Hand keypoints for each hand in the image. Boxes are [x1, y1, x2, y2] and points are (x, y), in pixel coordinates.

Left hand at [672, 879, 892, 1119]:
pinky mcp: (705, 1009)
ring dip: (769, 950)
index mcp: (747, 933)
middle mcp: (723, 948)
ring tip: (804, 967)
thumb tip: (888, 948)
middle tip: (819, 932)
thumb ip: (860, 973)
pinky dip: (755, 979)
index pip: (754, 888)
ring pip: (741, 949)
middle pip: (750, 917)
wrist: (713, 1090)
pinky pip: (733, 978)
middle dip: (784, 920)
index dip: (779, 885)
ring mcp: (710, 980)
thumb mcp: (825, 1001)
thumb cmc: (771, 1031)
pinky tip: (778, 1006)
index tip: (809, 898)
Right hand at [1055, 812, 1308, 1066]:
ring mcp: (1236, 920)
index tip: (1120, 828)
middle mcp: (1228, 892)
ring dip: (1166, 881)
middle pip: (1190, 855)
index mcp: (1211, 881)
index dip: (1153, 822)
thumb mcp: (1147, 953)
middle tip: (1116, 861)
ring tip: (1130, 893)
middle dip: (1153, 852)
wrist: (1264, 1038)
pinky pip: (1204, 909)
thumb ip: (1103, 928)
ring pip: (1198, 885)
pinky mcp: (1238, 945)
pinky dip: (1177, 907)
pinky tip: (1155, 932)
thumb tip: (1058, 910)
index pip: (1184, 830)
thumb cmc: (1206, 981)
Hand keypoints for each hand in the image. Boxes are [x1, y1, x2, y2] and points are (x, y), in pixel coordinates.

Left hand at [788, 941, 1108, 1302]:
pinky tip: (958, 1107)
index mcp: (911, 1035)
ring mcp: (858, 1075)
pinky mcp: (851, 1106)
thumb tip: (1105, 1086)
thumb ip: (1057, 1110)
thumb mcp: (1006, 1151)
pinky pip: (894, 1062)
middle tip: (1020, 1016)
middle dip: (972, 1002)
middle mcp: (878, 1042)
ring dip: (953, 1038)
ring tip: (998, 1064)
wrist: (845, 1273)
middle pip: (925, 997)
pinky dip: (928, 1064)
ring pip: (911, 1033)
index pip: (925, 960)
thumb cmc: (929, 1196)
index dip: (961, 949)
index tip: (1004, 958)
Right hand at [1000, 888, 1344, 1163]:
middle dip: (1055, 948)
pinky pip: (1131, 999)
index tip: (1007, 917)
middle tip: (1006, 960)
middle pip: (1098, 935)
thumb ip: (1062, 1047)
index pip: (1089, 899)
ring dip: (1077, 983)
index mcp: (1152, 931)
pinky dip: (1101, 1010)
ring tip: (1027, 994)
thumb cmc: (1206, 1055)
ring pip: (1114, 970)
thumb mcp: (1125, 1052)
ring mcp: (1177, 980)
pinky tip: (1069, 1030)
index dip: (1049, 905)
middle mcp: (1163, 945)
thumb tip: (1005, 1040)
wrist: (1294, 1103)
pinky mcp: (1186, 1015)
━━━━━━━━━━
• [EXERCISE AIM] From the material above, retype precisely the lines between the line holding "middle mcp: (1228, 892)" and the line holding "middle dip: (1055, 948)", inclusive, and nothing beyond them.

• [OUTPUT]
middle mcp: (1228, 892)
ring dip: (1166, 881)
middle pip: (1190, 855)
index mcp: (1211, 881)
index dip: (1153, 822)
thumb mcp: (1147, 953)
middle tip: (1116, 861)
ring tip: (1130, 893)
middle dip: (1153, 852)
wrist: (1264, 1038)
pinky pip: (1204, 909)
thumb ip: (1103, 928)
ring pip: (1198, 885)
pinky mcp: (1238, 945)
pinky dip: (1177, 907)
pinky tip: (1155, 932)
thumb tip: (1058, 910)
index pip: (1184, 830)
thumb cmc: (1206, 981)
Hand keypoints for each hand in the image. Boxes are [x1, y1, x2, y2] and points are (x, y), in pixel coordinates.

Left hand at [788, 941, 1108, 1302]:
pinky tip: (958, 1107)
index mcp: (911, 1035)
ring mcp: (858, 1075)
pinky mcp: (851, 1106)
thumb tip: (1105, 1086)
thumb ip: (1057, 1110)
thumb mcp: (1006, 1151)
pinky pip: (894, 1062)
middle tip: (1020, 1016)
middle dip: (972, 1002)
middle mcp: (878, 1042)
ring dip: (953, 1038)
ring tip: (998, 1064)
wrist: (845, 1273)
middle pip: (925, 997)
pinky dip: (928, 1064)
ring pip: (911, 1033)
index pip: (925, 960)
thumb cmc: (929, 1196)
index dip: (961, 949)
index tip: (1004, 958)
Right hand at [1000, 888, 1344, 1163]:
middle dip: (1055, 948)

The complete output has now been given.